* _WHAT YOU WILL DO_: Could you reproduce, from the records below, everything from the line with "thumb cmc: (1154, 956)" down to the line with "pinky dip: (1173, 868)", keeping both of those lines and changing nothing?

* _TASK DATA_:
== == ==
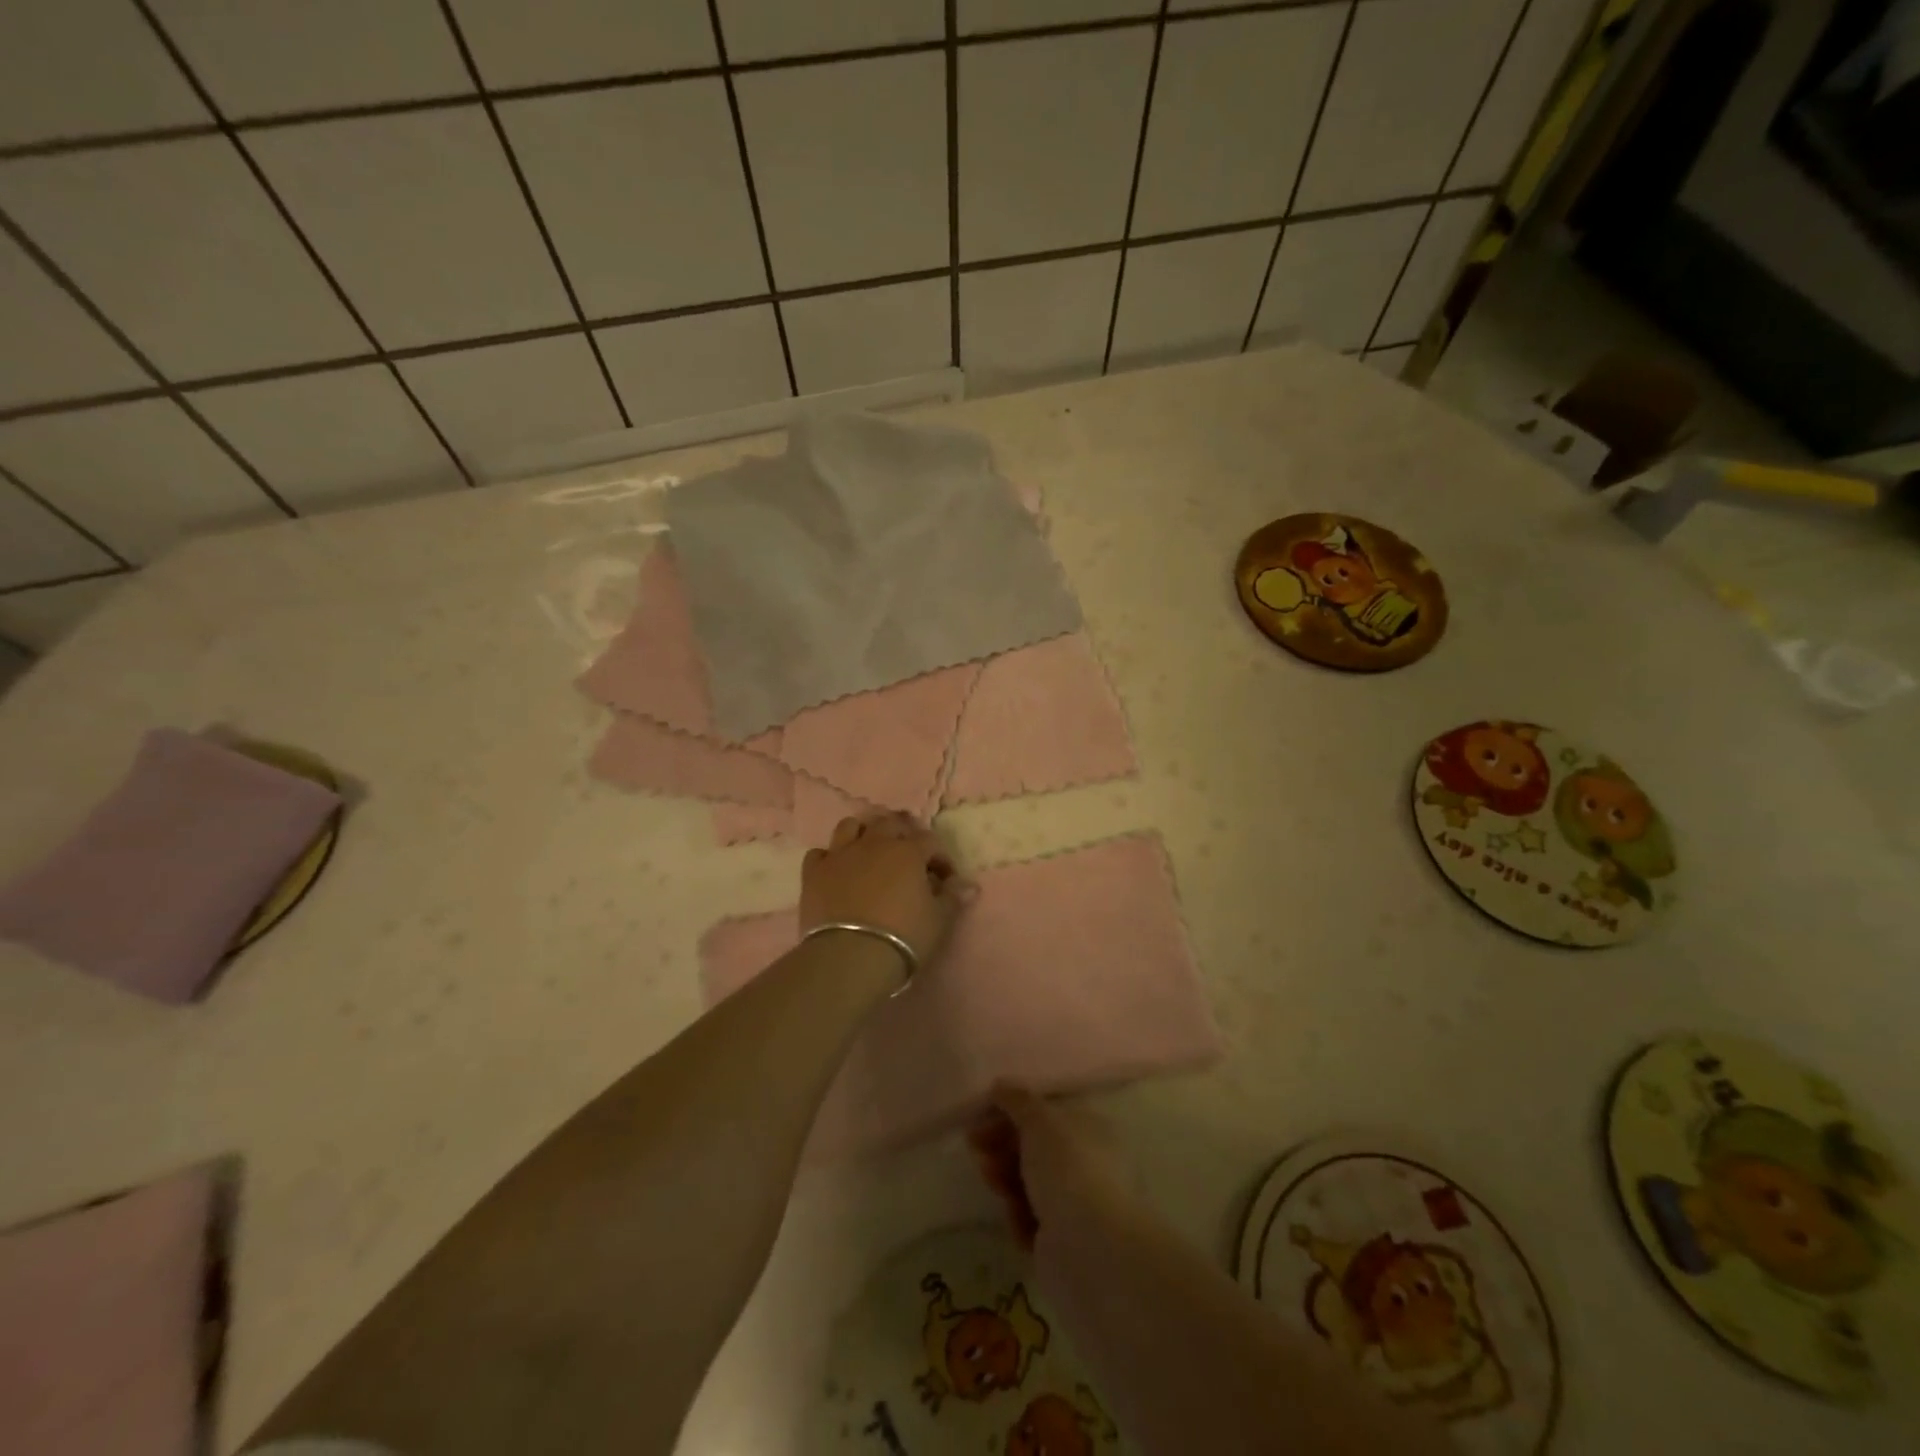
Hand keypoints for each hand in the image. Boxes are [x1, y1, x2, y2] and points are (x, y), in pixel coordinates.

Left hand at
== == ==
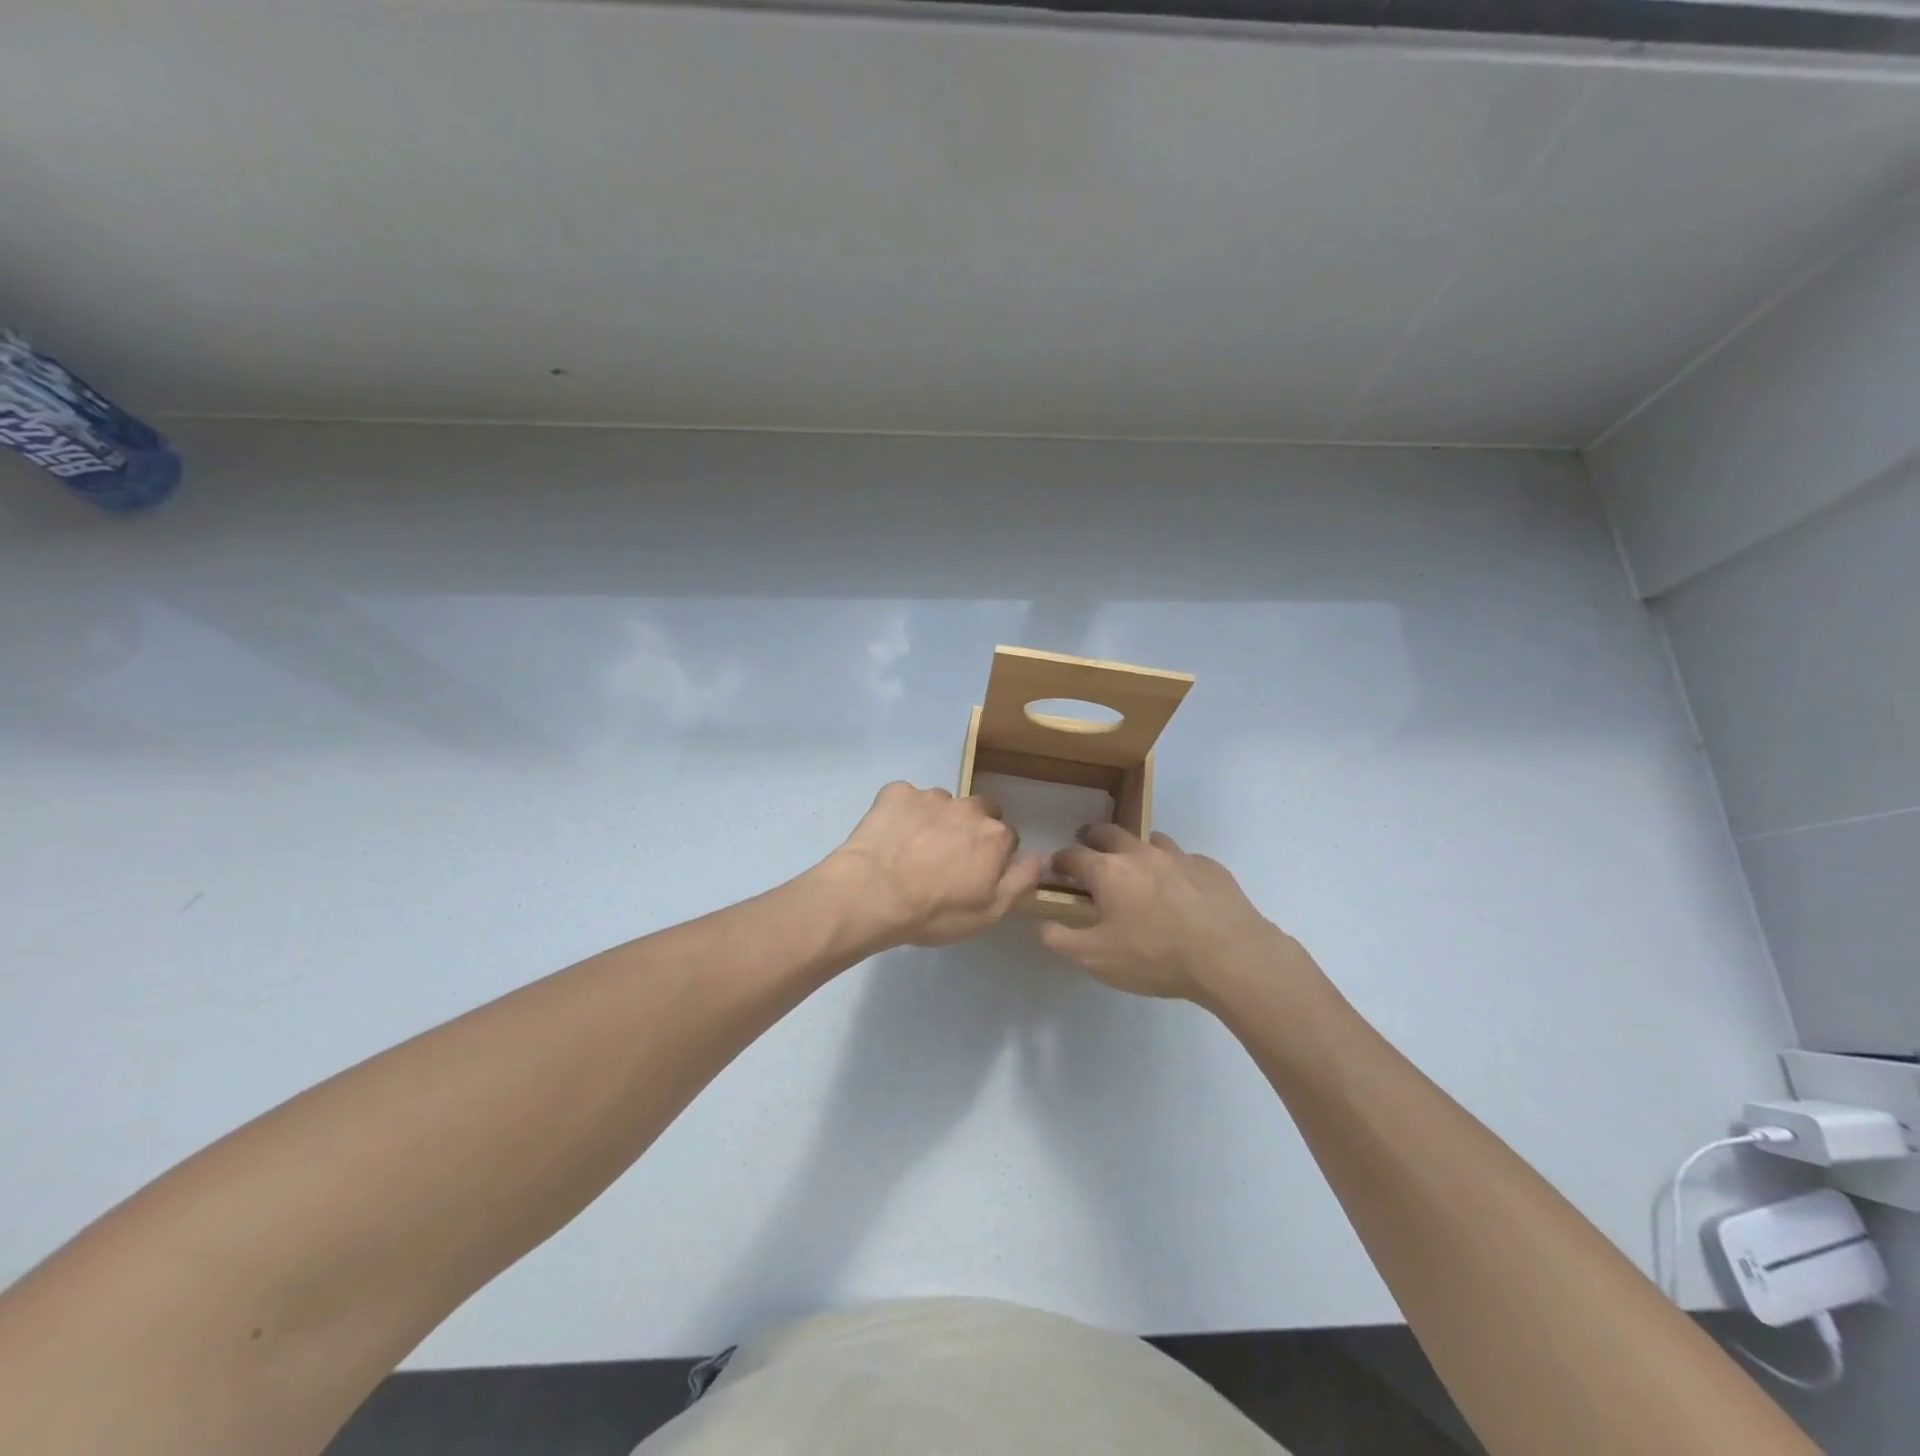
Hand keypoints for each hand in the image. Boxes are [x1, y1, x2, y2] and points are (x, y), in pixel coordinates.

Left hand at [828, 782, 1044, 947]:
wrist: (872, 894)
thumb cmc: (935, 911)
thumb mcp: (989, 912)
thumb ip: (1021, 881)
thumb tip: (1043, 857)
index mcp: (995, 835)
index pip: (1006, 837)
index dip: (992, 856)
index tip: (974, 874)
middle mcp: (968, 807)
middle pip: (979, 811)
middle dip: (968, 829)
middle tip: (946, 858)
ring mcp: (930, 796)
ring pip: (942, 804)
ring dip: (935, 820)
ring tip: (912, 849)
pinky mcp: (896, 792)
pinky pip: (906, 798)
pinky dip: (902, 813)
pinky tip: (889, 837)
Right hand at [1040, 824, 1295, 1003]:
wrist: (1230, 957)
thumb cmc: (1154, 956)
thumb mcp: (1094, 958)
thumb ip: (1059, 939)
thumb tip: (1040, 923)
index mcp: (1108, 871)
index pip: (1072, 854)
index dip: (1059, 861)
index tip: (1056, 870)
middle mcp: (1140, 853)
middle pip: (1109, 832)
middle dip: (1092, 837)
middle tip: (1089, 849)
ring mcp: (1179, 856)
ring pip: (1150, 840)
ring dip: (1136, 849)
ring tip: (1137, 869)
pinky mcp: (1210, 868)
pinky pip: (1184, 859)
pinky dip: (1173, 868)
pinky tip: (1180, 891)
== == ==
* _OUTPUT OF THE TASK_:
thumb cmc: (1154, 956)
thumb mcp: (1094, 958)
thumb ip: (1059, 939)
thumb tip: (1040, 923)
index mcp: (1108, 871)
index pip: (1072, 854)
index dip: (1059, 861)
index tip: (1056, 870)
middle mcp: (1140, 853)
middle pip: (1109, 832)
middle dip: (1092, 837)
middle tip: (1089, 849)
ring mcp: (1179, 856)
ring pip: (1150, 840)
ring dip: (1136, 849)
ring tip: (1137, 869)
pinky mcp: (1210, 868)
pinky pip: (1184, 859)
pinky dip: (1173, 868)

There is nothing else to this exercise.